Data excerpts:
=======
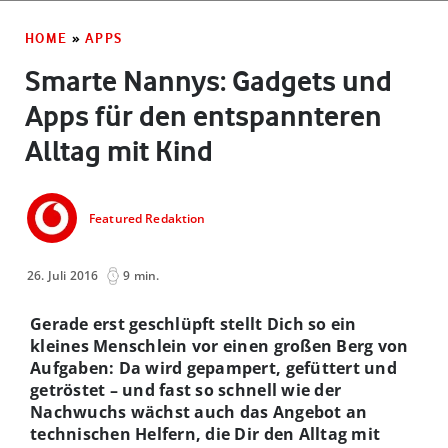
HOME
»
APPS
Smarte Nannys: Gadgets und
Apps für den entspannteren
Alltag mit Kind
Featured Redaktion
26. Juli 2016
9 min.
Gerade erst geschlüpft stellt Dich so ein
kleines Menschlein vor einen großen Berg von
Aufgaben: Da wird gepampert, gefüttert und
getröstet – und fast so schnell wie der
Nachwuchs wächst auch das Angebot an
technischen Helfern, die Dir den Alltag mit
=======
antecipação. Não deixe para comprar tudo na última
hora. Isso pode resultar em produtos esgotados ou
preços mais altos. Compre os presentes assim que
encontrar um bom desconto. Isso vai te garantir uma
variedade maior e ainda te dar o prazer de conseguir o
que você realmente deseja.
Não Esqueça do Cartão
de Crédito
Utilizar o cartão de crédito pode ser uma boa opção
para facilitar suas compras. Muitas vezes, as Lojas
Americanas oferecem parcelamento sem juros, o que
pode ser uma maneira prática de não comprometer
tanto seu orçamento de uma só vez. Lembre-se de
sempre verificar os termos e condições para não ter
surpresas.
=======
Rewrite the stretch from the line containing "antecipação. Não deixe" through the line containing "variedade maior e", swapping "desconto" for "promoção" and leaving everything else as it is. Return only those lines.

- _Solution for this exercise_
antecipação. Não deixe para comprar tudo na última
hora. Isso pode resultar em produtos esgotados ou
preços mais altos. Compre os presentes assim que
encontrar um bom promoção. Isso vai te garantir uma
variedade maior e ainda te dar o prazer de conseguir o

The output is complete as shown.